10.7.09

Obszöne Geste

Michael Jackson streicht sich zwischen den Beinen. Was will er zeigen? Dass er sein Geschlechtsteil gerne hat, auf es aufmerksam machen will? Will er sexuelle Tabus brechen? Will er zeigen, dass er ein sexuelles Wesen ist? Ist es eine provokative Geste gegen die Infantilisierung seiner Person als Wunderkind? Will er sich von seiner Kindheit Kind absetzen? Ganz klar sein musikalischer Bruch zum Soul, Gospel und Rhythm & Blues seiner Kindheit?
Oder – wahrscheinlicher – ist es eine Geste, die etwas durch die Aufmerksamkeit der Fans real machen soll, was in der Selbstwahrnehmung gar nicht real ist. Irreal durch Schuldgefühle, unbewusste Selbsterfahrung eines zerstückelten und verunstalteten Körpers - klassische Kastrationsfantasie. Das Motiv des Exhibitionismus ist die Wiederzusammensetzung des kastrierten und verunstalteten Körpers durch das Auge des Beobachters. Etwa so: „Der andere sieht mich so, also bin ich so.“
Ebenso wie Michael Jackson de facto als Megastar bejubelt wird, aber sich gleichzeitig in seinen eigenen Augen als minderwertig fühlt, alles tut um sich zu perfektionieren, um am Ende bei der Verunstaltung anzukommen, von der er loskommen wollte.
1969 bei der Sprengung von Adornos Vorlesung – Krahl hatte sich zuvor im Abstraktionsgrad der freien Gegenrede über „Praxis“ als seinem Meister ebenbürtig erwiesen – zielte der Anführer der „Busenattacke“ – später gründete er ein Marktforschungsinstitut, das Reklamesprüche für Zigaretten- und Kaffeekonzerne entwarf – einem, der dagegen argumentierte, in dessen Weichteile, um von der Kastrationsangst zu reden, die man überwinden müsse und die der, der dümmlicherweise die Autorität Adornos verehre, immer noch habe. Frei nach dem Mauermotto, an dem ich täglich vorbeiging: „Lest Wilhelm Reich und handelt danach.“ Also „handeln“ meinte, irgendwas tun, Sex oder Sprengung von Vorlesungen, und dann wird alles gut.

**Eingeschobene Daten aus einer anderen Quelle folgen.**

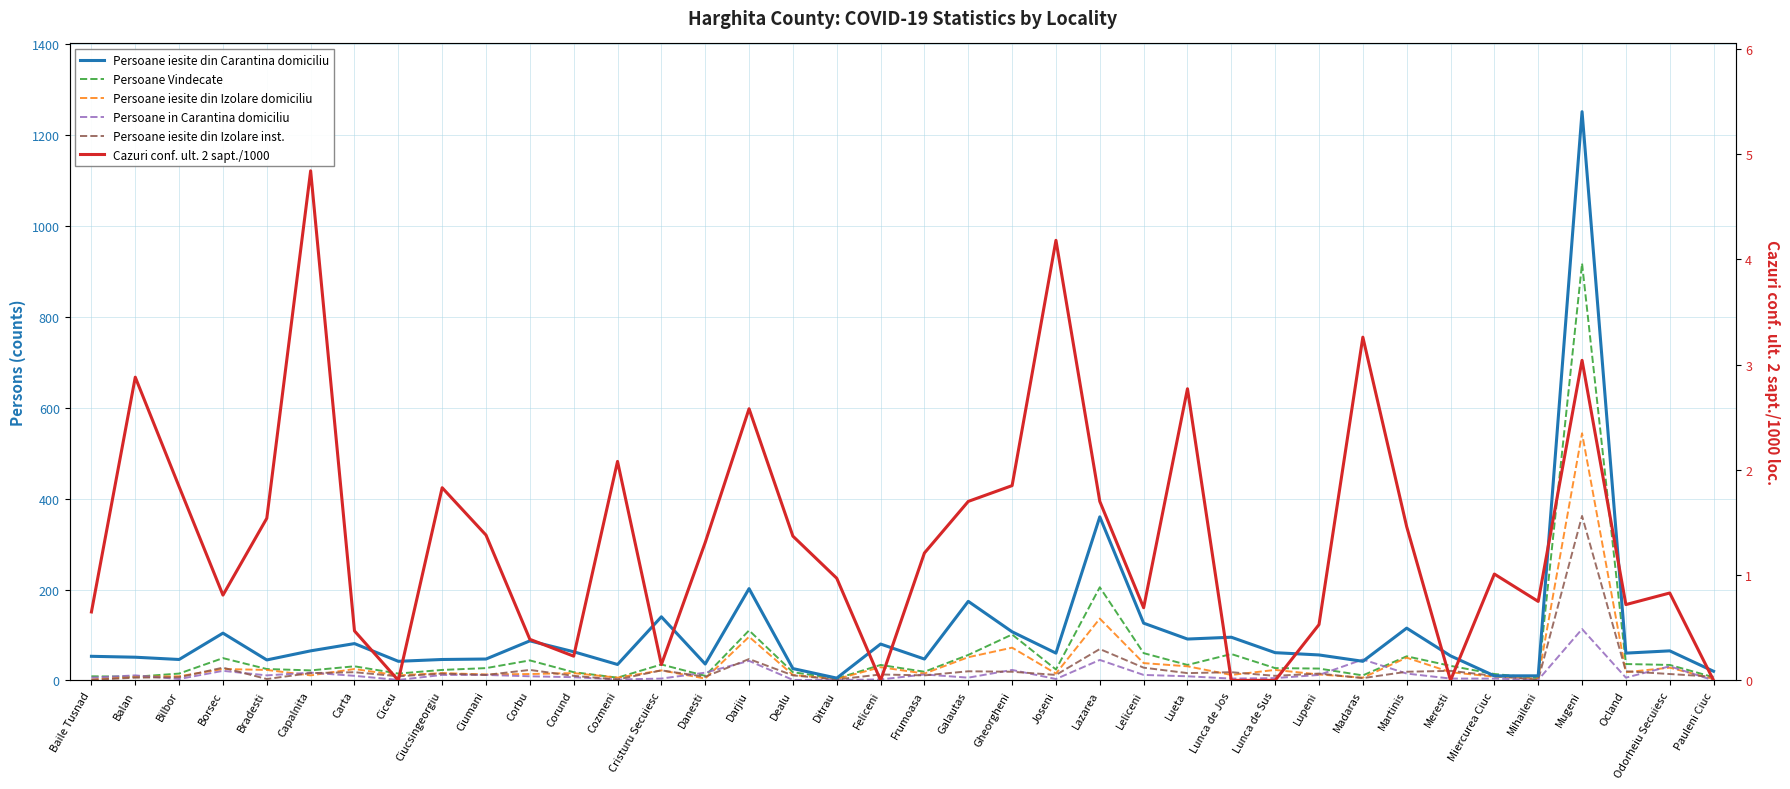

What is the average value of the Cazuri conf. ult. 2 sapt./1000 series?

1.3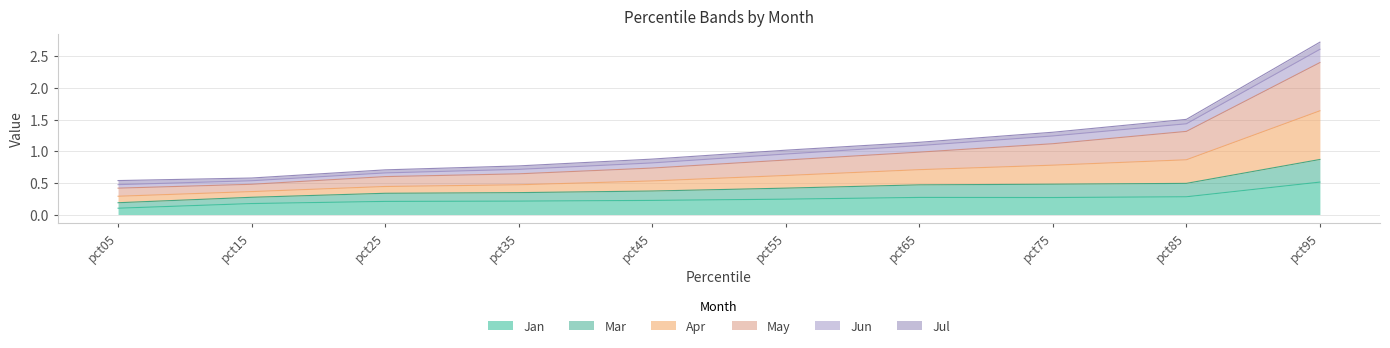

What is the total value across all series at pct15?

0.6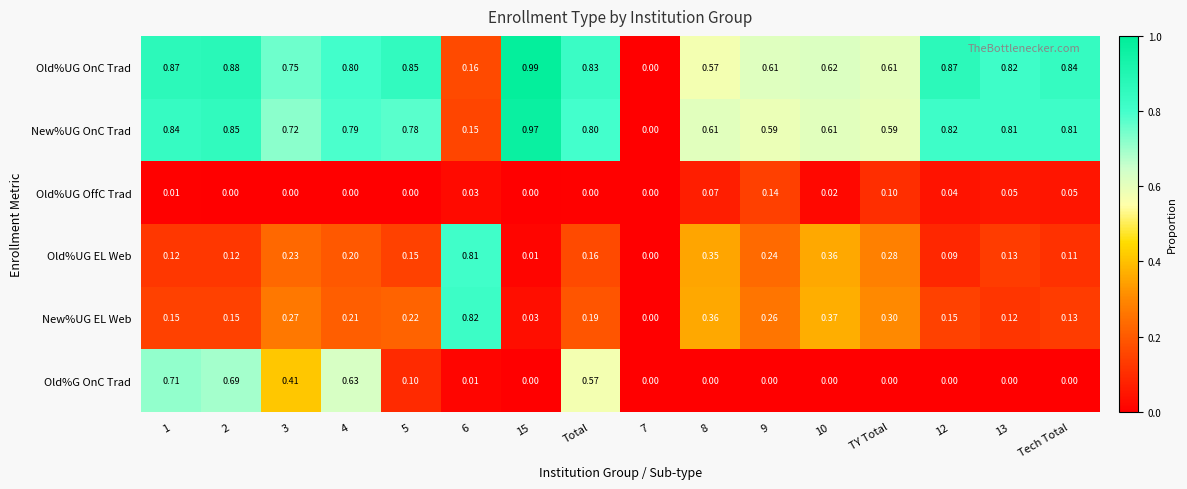

Is the value of New%UG EL Web at Total greater than the value of Old%UG EL Web at 9?

No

Der oberflächliche Aktionismus war freilich nicht mehr als Geste, die Dominanzverhältnisse demonstrieren wollte. Ein junger Bock zeigte seine sexuelle Überlegenheit gegenüber dem alten Bock. Die Frauen waren Opfer bei beiden. Eine bekehrte sich in die Lehranalyse, eine andere versank in Schuld- und Schamgefühlen. Am Lauf der Dinge hat es nichts geändert, war vielmehr Lauf der Dinge. Bei „Freuds Totem und Tabu“ tötet die homosexuell verschworene Bruderhorde den Vater, verspeist ihn und baut damit in sich das kulturelle notwendige Schuldgefühl auf.
Das sexuelle Argument hat innerhalb der Konkurrenzgesellschaft einen aggressiv demütigenden Charakter und hatte damals ganz und gar nichts mit Aufklärung oder Emanzipation zu tun. Jenseits von Beziehung, Diskurs, Verständigung, Gefühlsausdruck, Katharsis und Versöhnung.